Archived from groups: alt.cellular.verizon (More info?)

> *PHREAKS LOVE BLUETOOTH
> Bluetooth is becoming the vector of choice for next-generation phone
> phreakers to swipe files from other users, make calls or render
> mobile phones completely useless.
> By Mark Baard, Contributing Writer
>
> Bluetooth, the specification for wirelessly connecting with devices
> up to 30 feet away, is becoming the vector of choice for
> next-generation phone phreakers, who use the technology to swipe
> files from other users, make calls or render mobile phones completely
> useless.
>
> Much of the malicious code and attacks can be stopped by users making
> their devices "undiscoverable," according to security experts. In
> undiscoverable mode, mobile device users can connect to Bluetooth
> headphones, for example, while remaining invisible to other devices.
>
> But fast-spreading worms and viruses may outpace the release of more
> secure devices -- and efforts by IT to educate users.
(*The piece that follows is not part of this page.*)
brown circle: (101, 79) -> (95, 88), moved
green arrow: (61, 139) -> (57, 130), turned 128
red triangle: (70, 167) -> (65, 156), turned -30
Not to mention
> users of Bluetooth devices don't always want to remain invisible.
>
> Mobile phones are more ubiquitous than PCs, and mobile workers are
> storing more data than ever on their handheld gadgets. And like their
> corded, and weighty, desktop predecessors, Bluetooth-enabled phones
> are potential targets for widespread attacks.
>
> The recent news about the emergence of the SymbOS.Cabir worm, which
> affects devices using the Symbian OS, will only invite more trouble
> for mobile device users, said the IT director of one highly mobile
> organization.
>
> "Just as exploits of [Microsoft's software] follow the announcements
> of new vulnerabilities, news about Bluetooth viruses and exploits
> will get more hackers interested in its weaknesses," said Steve
> Conley, IT director for the Boston Red Sox. "If in a few months a lot
> of people get caught with their pants down, it would not surprise me
> one bit."
>
> Antivirus experts at Finland-based F-Secure Corp. were among those
> surprised by the outbreak of a virus affecting users of mobile phones
> running the Symbian OS.
>
> When F-Secure received reports of virus-infected handheld devices in
> the Philippines, the company's antivirus research team thought
> someone had his facts wrong.
>
> "We were blowing them off," said Mikko Hypponen, director of
> antivirus research at F-Secure. "They were secondhand accounts. They
> just didn't seem credible."
>
> Then a close associate of the F-Secure antivirus research team called
> from Singapore to report that a device at the Shangri-La Hotel was
> trying to install a virus on his phone via Bluetooth. Soon
> thereafter, another infected Bluetooth device, at a nearby Singapore
> Starbucks, made a similar attempt to spread the virus, the
> SymbOS.Cabir worm.
>
> The United Arab Emirates, Beijing, New Delhi and Finland came next.
>
> Hypponen said he knew that viruses would eventually turn up on phones
> using the Symbian OS and other mobile operating systems. "We just
> weren't thinking Bluetooth would be the first technique," said
> Hypponen.
>
> Not long ago, people used mobile phones for making calls, and little
> else, said Bluetooth Special Interest Group executive director
> Michael Foley.
>
> And Bluetooth was strictly a specification for connecting peripheral
> devices over short distances. "A couple of years ago," said Foley,
> "it was how you bought the device [that determined] how you used it.
> We're in a whole new world now."
>
> Bluetooth aficionados now regularly use the technology to share
> contacts, make dates, and even meet new people. Young people often
> engage in Bluejacking, the non-malicious beaming of images and text
> messages to unsuspecting -- and often delighted -- recipients.
>
> Bluetooth SIG, which publishes the Bluetooth specification, will be
> improving security in its next release, toward the end of 2005,
> according to Foley.
>
> The changes, which include longer, alphanumeric PINs and better
> encryption for Bluetooth devices, may be fraught with their own
> problems, said Mark Rowe, IT security consultant at Cheshire,
> U.K.-based Pen Test, Ltd. "But any move towards improving security is
> a good thing," he said.
>
> "Ellie," a Bluejacker from Surrey, U.K., hopes that not too many
> mobile users will take the first step to securing their devices --
> making them undiscoverable.
>
> That would spoil the fun for Ellie, who publishes the Web log
> BluejackQ.com. But she conceded that unethical Bluejackers could
> launch denial-of-service type attacks at mobile users from a laptop.
>
> "It's great fun to receiving a Bluejacking message," said Ellie. "I
> don't want to say set yourself undiscoverable. But if you are really
> worried about security, then you probably should."